In 1984, Mitchell D. Burton sold his home to Jack Waldron using a creative financing arrangement after Waldron was denied a conventional loan. Waldron traded the equity in his home for a down payment and agreed to pay the remaining $210,000 through an all-inclusive trust deed. These payments were meant to cover Burton’s existing obligations to Valley Bank and First Security, which had trust deeds on the property.

Waldron made timely monthly payments from March 1984 to February 1986. However, in April 1986, he discovered that Burton had not forwarded the March and April payments to Valley Bank. Burton claimed the lapse was due to a bounced check, but after continued nonpayment and foreclosure by Valley Bank in December 1986, Waldron stopped paying. Burton was later charged with theft for allegedly misappropriating Waldron’s payments.

The Legal Issue

The central issue on appeal was whether Burton’s failure to apply Waldron’s payments to the underlying trust deed obligations constituted theft under Utah Code Ann. § 76-6-404, which criminalizes exercising unauthorized control over someone else’s property with intent to deprive.

The Court’s Ruling

The court found that the contract between Burton and Waldron was unambiguous and imposed no express duty requiring Burton to use Waldron’s payments to pay Valley Bank or First Security. Although Waldron believed Burton would do so, the agreement gave Burton discretion and did not restrict his use of the funds.

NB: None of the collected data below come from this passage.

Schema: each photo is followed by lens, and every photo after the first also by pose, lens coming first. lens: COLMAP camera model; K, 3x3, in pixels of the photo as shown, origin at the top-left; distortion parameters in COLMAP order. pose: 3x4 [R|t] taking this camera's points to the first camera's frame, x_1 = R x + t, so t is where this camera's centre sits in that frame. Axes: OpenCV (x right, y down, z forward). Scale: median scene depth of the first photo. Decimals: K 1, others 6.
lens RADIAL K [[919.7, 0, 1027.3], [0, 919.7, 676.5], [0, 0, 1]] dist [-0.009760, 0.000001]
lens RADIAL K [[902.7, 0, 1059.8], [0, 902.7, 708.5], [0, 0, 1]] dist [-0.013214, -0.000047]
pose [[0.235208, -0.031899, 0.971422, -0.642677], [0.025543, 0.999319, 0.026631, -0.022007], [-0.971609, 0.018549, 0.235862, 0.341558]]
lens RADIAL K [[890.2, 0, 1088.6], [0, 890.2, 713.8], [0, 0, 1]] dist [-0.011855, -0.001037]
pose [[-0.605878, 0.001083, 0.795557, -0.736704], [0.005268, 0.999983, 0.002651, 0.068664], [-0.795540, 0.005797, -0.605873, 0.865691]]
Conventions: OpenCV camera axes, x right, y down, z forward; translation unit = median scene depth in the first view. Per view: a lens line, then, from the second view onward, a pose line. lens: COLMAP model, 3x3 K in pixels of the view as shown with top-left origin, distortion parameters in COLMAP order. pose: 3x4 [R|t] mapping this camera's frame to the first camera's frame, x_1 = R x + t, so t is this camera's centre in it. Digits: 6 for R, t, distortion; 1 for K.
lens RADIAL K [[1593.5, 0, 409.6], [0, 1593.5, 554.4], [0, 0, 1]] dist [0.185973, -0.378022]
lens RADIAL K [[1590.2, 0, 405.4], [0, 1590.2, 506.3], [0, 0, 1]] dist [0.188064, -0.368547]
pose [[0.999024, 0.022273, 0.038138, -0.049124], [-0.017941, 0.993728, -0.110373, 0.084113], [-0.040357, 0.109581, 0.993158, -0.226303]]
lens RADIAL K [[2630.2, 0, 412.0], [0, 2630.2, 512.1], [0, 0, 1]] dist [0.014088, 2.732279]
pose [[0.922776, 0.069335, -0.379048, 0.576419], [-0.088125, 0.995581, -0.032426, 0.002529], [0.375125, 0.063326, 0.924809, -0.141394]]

The court criticized the state’s attempt to criminalize what was essentially a breach of a private real estate agreement, warning that adopting such a broad interpretation of the theft statute could distort commercial transactions and result in unnecessary criminalization of civil disputes.

Conclusion

The Utah Court of Appeals reversed the theft conviction, holding that Burton’s conduct, while possibly unethical or contractually improper, did not rise to the level of criminal theft. The decision reaffirms a critical legal principle: breach of contract is not inherently criminal, and courts must avoid blurring the line between civil and criminal liability without clear statutory authority.